Friday, October 14, 2016

Review: Harmony

Harmony Harmony by Carolyn Parkhurst
My rating: 3 of 5 stars

This is a very interesting story with well written perspectives and characters. I read an advanced reader's copy so it will probably be more smooth when it comes out, but very good premise.

The book is told from different perspectives; Alexandra, a mother of two daughters. One has a diagnosis of PDD-NOS. the other is neurotypical. The main perspective is by 11 year old Iris, the NT child. Then there is Tilly, the different one. The family (including a father) sell everything to start a camp called Harmony targeting children who are different or on the autism spectrum.

I think the author does an exceptional job describing a parent's thought process and the simultaneous reactions to both protect and to punish a quirky child. To be honest, what parent hasn't watched their particularly quirky, anxious kid and questioned if he or she might be PDD? When you've seen one autistic child, you've seen one autistic child. Not otherwise specified.

As a guidance counselor in a middle school at the end of the year, I am preparing my spreadsheets for the high school counselors as I pass my students on. I stopped using boxes and check marks long ago. They are meaningless. How do I convey to the high school counseling office with simple check marks that J. has only been speaking for a year and he mostly echoes what you say but he needs the modeling to help him ask questions?

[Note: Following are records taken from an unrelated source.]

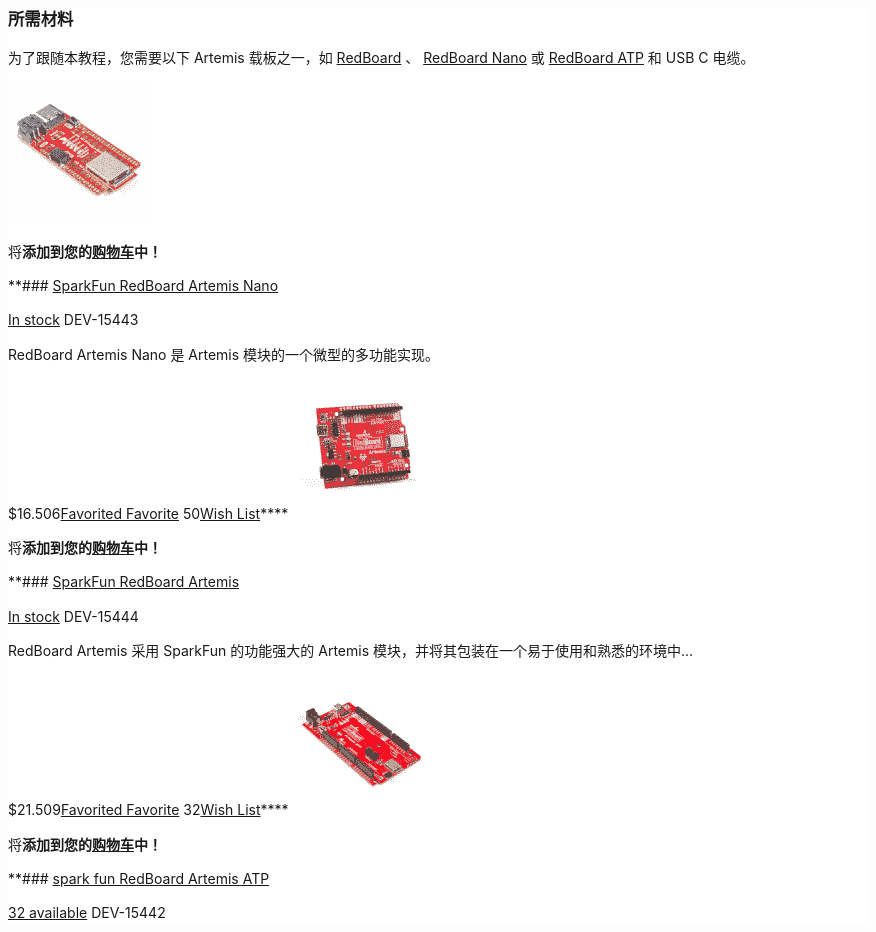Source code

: ### 所需材料

为了跟随本教程，您需要以下 Artemis 载板之一，如 [RedBoard](https://www.sparkfun.com/products/15444) 、 [RedBoard Nano](https://www.sparkfun.com/products/15443) 或 [RedBoard ATP](https://www.sparkfun.com/products/15442) 和 USB C 电缆。

[![SparkFun RedBoard Artemis Nano](img/5cbf461900e5c38fd112d31ddf115929.png)](https://www.sparkfun.com/products/15443) 

将**添加到您的[购物车](https://www.sparkfun.com/cart)中！**

 **### [SparkFun RedBoard Artemis Nano](https://www.sparkfun.com/products/15443)

[In stock](https://learn.sparkfun.com/static/bubbles/ "in stock") DEV-15443

RedBoard Artemis Nano 是 Artemis 模块的一个微型的多功能实现。

$16.506[Favorited Favorite](# "Add to favorites") 50[Wish List](# "Add to wish list")****[![SparkFun RedBoard Artemis](img/f39b4390b444bbc56e909bb052862d89.png)](https://www.sparkfun.com/products/15444) 

将**添加到您的[购物车](https://www.sparkfun.com/cart)中！**

 **### [SparkFun RedBoard Artemis](https://www.sparkfun.com/products/15444)

[In stock](https://learn.sparkfun.com/static/bubbles/ "in stock") DEV-15444

RedBoard Artemis 采用 SparkFun 的功能强大的 Artemis 模块，并将其包装在一个易于使用和熟悉的环境中…

$21.509[Favorited Favorite](# "Add to favorites") 32[Wish List](# "Add to wish list")****[![SparkFun RedBoard Artemis ATP](img/b4b54f8a0e576ceac379d0a697413bcc.png)](https://www.sparkfun.com/products/15442) 

将**添加到您的[购物车](https://www.sparkfun.com/cart)中！**

 **### [spark fun RedBoard Artemis ATP](https://www.sparkfun.com/products/15442)

[32 available](https://learn.sparkfun.com/static/bubbles/ "32 available") DEV-15442
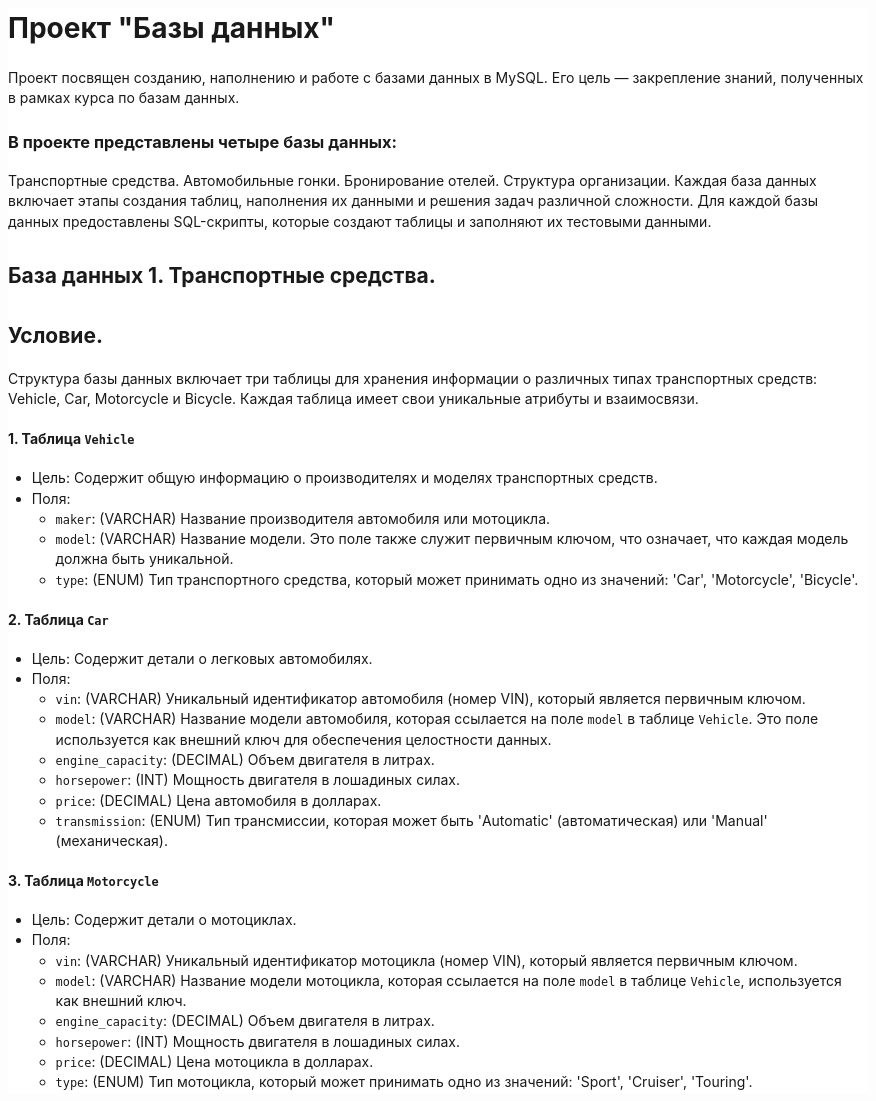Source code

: # Проект "Базы данных"

Проект посвящен созданию, наполнению и работе с базами данных в MySQL. Его цель — закрепление знаний, полученных в рамках курса по базам данных.

### В проекте представлены четыре базы данных:

Транспортные средства.
Автомобильные гонки.
Бронирование отелей.
Структура организации.
Каждая база данных включает этапы создания таблиц, наполнения их данными и решения задач различной сложности. Для каждой базы данных предоставлены SQL-скрипты, которые создают таблицы и заполняют их тестовыми данными.

## База данных 1. Транспортные средства.
## Условие.

Структура базы данных включает три таблицы для хранения информации о различных типах транспортных средств: 
Vehicle, Car, Motorcycle и Bicycle. Каждая таблица имеет свои уникальные атрибуты и взаимосвязи. 

#### 1. Таблица `Vehicle`
- Цель: Содержит общую информацию о производителях и моделях транспортных средств.
- Поля:
    - `maker`: (VARCHAR) Название производителя автомобиля или мотоцикла.
    - `model`: (VARCHAR) Название модели. Это поле также служит первичным ключом, что означает, что каждая модель должна быть уникальной.
    - `type`: (ENUM) Тип транспортного средства, который может принимать одно из значений: 'Car', 'Motorcycle', 'Bicycle'.

#### 2. Таблица `Car`
- Цель: Содержит детали о легковых автомобилях.
- Поля:
    - `vin`: (VARCHAR) Уникальный идентификатор автомобиля (номер VIN), который является первичным ключом.
    - `model`: (VARCHAR) Название модели автомобиля, которая ссылается на поле `model` в таблице `Vehicle`. Это поле используется как внешний ключ для обеспечения целостности данных.
    - `engine_capacity`: (DECIMAL) Объем двигателя в литрах.
    - `horsepower`: (INT) Мощность двигателя в лошадиных силах.
    - `price`: (DECIMAL) Цена автомобиля в долларах.
    - `transmission`: (ENUM) Тип трансмиссии, которая может быть 'Automatic' (автоматическая) или 'Manual' (механическая).

#### 3. Таблица `Motorcycle`
- Цель: Содержит детали о мотоциклах.
- Поля:
    - `vin`: (VARCHAR) Уникальный идентификатор мотоцикла (номер VIN), который является первичным ключом.
    - `model`: (VARCHAR) Название модели мотоцикла, которая ссылается на поле `model` в таблице `Vehicle`, используется как внешний ключ.
    - `engine_capacity`: (DECIMAL) Объем двигателя в литрах.
    - `horsepower`: (INT) Мощность двигателя в лошадиных силах.
    - `price`: (DECIMAL) Цена мотоцикла в долларах.
    - `type`: (ENUM) Тип мотоцикла, который может принимать одно из значений: 'Sport', 'Cruiser', 'Touring'.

Or that M. does very well in school, identifies himself as high functioning and needs his lunchtime to come to your room to decompress with a computer game. He calls it his sanctuary and does not wish to interact. That he is a deeply feeling being but unable to express it? How do you communicate that when the students call out a greeting to him, it is not collegial but mocking? Yet when he sits at the piano he communicates and expresses perfectly through his fingers? Or that when C. does not answer immediately, he is processing. His thinking skills are sharp but his processing is very slow.

These are unique students on the autism spectrum. The only thing they have in common is their extreme difficulty in interacting with others and they have all used their clothing as tissues and are unable to understand that others are repulsed by it. But they are each precious and unique.

The very best part of the book is the end where Parkhurst likens PDD as having a child with wings. If I could summarize it, I would but it beautifully illustrates how parenting a child with autism means that we have to change the rules to fit their special abilities to fly or have wings. If you read nothing else of the story, read the end.